Scritte apparentemente banali rivelano una richiesta d'aiuto se lette da una diversa prospettiva

Danilo di Capua

Digital Media Strategist

La cultura popolare, si sa, è sempre prodiga di grande saggezza. D’altra parte i proverbi sono come i claim pubblicitari: riassumono un concetto alto in poche parole ben selezionate. Talvolta però il confine tra proverbi e frasi fatte può risultare sottile e permeabile, e oltrepassarlo può dare vita a sciocchezze ancestrali la cui origine si perde nella notte dei tempi.

“Quando dice di no vuol dire sì” è un dogma che ha sempre portato non pochi problemi di comprensione nella vita di coppia. “Non rigirare la frittata” è invece un tentativo di zittire un punto di vista differente che potrebbe rivelarsi salvifico.

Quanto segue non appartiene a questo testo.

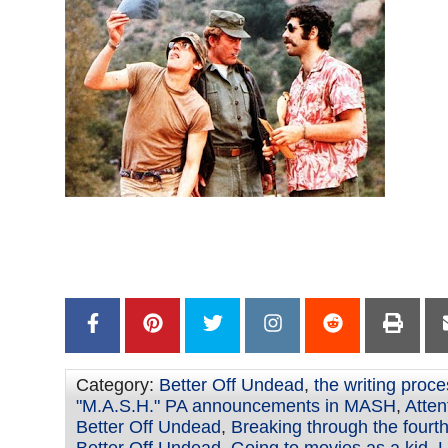
–
–
Category:
Better Off Undead
,
the writing proc
"M.A.S.H." PA announcements in MASH
,
Atten
Better Off Undead
,
Breaking through the fourth
Better Off Undead
,
Going to movies as a kid
,
L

E così via.

Tutto vero? Non sempre. La campagna di Samaritans of Singapore, associazione che supporta le persone affette da depressione, ha fatto proprio del significato inverso la propria forza facendo leva sul messaggio nascosto e sulla necessità di interpretare i segnali.

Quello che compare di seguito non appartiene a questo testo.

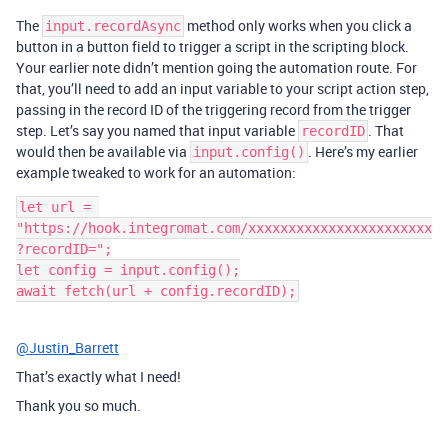
The
method only works when you click a
input.recordAsync
button in a button field to trigger a script in the scripting block.
Your earlier note didn’t mention going the automation route. For
that, you’ll need to add an input variable to your script action step,
passing in the record ID of the triggering record from the trigger
step. Let’s say you named that input variable
. That
recordID
would then be available via
. Here’s my earlier
input.config()
example tweaked to work for an automation:
let url = 
"https://hook.integromat.com/xxxxxxxxxxxxxxxxxxxxxxx
?recordID=";

let config = input.config();

@Justin_Barrett
That’s exactly what I need!
Thank you so much.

Scritte apparentemente banali, fotografate sui muri di armadietti e bagni pubblici, nascondono in realtà richieste d’aiuto se lette capovolte. 

“Life is great”, se letto nella giusta maniera, diventa un inquietante “I hate myself” di cobainiana memoria. Lo sprezzante “I feel fantastic” si tramuta in “I’m falling apart”. L’incisione su legno di “I’m fine” nasconde un disperato “Save me”.

Si chiamano ambigrams e sono elaborazioni di foto e scritte che sconvolgono il risultato di un messaggio se visto da una differente prospettiva. Giochi di grafica certosina che rendono chiara l’importanza di leggere tra le righe e spostano il riflettore su un problema, la depressione,  che per definizione tende a rimanere nell’oscurità dell’animo.

Perchè ironia a parte, talvolta un no nasconde veramente un sì.